Honestly, I have no idea. But in my opinion...

Longer term if Microsoft / Amazon refine their offering, nobody else stands a chance at any big growth here. Microsoft have the biggest advantage IMO because they can do cheaper software, they get an amazing deal on hardware, they know the software better than anyone else, they can market it better than anyone else. Marketing is unique because they can change their licensing for non cloud customers to tease then into the cloud, then IT people will want to take the cloud exams to get qualified, which is powerful because when people get qualifications in an area, they tend to become evangelists. Why? Because firstly there's a feel good factor of having the qualification in something that people around you are enquiring about.
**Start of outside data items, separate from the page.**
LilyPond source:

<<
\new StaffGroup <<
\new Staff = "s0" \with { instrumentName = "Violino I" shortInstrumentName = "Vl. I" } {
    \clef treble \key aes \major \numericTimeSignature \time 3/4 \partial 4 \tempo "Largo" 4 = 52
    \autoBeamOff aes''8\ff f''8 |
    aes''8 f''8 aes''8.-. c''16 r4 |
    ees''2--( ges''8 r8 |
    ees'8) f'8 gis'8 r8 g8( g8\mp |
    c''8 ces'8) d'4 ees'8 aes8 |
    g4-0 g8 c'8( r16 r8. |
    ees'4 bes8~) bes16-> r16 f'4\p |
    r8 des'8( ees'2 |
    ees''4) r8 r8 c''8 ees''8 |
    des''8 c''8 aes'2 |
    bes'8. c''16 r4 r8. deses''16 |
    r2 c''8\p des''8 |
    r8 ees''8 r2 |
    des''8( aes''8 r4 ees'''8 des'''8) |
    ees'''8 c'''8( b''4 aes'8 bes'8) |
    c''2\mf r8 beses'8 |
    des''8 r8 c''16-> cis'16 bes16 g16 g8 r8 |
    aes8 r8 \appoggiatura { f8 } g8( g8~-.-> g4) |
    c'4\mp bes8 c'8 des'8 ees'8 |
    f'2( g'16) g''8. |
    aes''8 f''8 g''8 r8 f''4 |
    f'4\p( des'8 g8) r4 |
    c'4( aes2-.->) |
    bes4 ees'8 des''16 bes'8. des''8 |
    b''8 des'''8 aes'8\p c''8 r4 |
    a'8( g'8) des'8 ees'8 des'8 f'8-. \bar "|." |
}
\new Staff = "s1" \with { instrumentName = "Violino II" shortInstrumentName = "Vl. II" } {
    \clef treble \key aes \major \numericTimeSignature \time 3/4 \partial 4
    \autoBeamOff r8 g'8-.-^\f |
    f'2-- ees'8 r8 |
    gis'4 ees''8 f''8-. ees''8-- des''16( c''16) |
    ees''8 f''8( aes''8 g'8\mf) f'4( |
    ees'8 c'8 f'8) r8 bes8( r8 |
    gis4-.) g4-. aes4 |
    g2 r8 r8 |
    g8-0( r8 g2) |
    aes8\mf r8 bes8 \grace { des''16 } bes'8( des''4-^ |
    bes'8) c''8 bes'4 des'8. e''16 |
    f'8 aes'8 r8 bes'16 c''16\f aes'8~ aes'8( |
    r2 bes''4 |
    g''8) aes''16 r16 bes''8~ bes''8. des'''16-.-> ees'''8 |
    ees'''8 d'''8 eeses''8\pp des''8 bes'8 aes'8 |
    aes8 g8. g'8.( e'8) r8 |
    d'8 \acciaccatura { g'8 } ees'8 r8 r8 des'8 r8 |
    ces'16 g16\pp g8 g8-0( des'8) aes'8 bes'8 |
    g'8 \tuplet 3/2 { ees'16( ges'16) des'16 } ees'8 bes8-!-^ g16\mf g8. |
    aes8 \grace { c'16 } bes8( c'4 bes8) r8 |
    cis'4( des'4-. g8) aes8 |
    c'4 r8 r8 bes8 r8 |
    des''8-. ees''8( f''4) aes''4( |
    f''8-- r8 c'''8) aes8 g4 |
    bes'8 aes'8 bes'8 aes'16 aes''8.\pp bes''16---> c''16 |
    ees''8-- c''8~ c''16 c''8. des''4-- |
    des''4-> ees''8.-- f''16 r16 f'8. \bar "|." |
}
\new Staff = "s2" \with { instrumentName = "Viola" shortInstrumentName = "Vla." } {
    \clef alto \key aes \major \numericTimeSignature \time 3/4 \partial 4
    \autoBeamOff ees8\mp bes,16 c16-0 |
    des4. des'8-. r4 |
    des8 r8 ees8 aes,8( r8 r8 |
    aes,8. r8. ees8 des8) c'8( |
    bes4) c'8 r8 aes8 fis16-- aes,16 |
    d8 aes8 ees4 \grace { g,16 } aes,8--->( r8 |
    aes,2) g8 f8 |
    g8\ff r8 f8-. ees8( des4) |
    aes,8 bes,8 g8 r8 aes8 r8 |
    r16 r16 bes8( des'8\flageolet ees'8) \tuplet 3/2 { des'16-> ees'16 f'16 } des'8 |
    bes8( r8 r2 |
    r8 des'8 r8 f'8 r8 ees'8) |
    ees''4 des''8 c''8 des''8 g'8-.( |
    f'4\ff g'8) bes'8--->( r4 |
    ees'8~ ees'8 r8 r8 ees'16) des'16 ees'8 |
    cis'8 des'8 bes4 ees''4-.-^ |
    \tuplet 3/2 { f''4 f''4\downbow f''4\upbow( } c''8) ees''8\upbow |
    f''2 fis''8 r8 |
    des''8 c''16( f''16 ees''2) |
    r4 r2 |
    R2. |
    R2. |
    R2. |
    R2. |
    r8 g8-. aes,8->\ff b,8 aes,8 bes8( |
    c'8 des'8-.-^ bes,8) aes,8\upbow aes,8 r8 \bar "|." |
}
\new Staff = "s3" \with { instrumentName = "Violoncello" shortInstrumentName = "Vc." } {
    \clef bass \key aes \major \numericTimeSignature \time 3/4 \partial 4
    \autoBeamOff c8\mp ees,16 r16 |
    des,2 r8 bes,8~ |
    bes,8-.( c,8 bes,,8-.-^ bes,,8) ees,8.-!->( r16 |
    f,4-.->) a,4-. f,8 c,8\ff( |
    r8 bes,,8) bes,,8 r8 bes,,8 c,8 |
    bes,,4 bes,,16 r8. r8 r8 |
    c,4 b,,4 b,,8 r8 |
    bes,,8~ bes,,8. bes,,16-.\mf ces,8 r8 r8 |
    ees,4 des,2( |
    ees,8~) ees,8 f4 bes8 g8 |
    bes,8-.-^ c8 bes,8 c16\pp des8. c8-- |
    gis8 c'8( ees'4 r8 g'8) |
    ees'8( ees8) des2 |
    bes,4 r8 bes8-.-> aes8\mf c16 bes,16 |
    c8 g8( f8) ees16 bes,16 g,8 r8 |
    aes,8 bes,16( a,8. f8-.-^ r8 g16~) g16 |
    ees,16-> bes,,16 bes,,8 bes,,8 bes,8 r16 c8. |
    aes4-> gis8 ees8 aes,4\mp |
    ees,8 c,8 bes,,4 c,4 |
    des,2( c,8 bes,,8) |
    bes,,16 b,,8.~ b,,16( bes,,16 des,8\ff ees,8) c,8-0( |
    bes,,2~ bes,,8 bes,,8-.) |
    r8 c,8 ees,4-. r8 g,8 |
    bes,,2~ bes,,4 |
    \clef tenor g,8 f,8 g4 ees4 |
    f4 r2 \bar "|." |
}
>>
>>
Secondly they know the product so they're comfortable using it, so they look like better employees. There's risk in putting in another product and looking like an idiot. Thirdly they are forced to learn all the features of the product, so they know the benefits of the product without knowing the technical benefits of the other product (a problem because adverts are salesy and non technical, when the advisor to the buyer or buyer themselves is technical). The exam training is practically selling the products and forcing prospective customers to repeat the benefits over and over in their head to exam cram. Also it makes sense for managers to use technology their staff are trained in.

So Microsoft have the edge in my opinion...

However, at the moment, if their sales are good and they have loyal customers and the purchase is earnings accreditive, or if they can offer something the big guys can't (local datacenter, access to said datacenter, support, extra services such as engineer resources for projects, data sovereignty, etc) then they may be sorted. Also they may have barriers to exit for customers, such as difficulty migrating out of the datacentre due to size of data stored and inability to migrate it out without an outage, fear of change. There is a comfort factor of knowing where your datacenter actually is and knowing the people hosting it.

Also Microsoft might not sort their $#!& out and might not engineer, maintain or push the product properly. Nothing is certain, right? It did take an unusually large amount of time to get azure out of beta.

All that being said, I would guess that there will be a place for small, local datacentres such as the one IFT have just bought. It's just not likely to be the next XRO.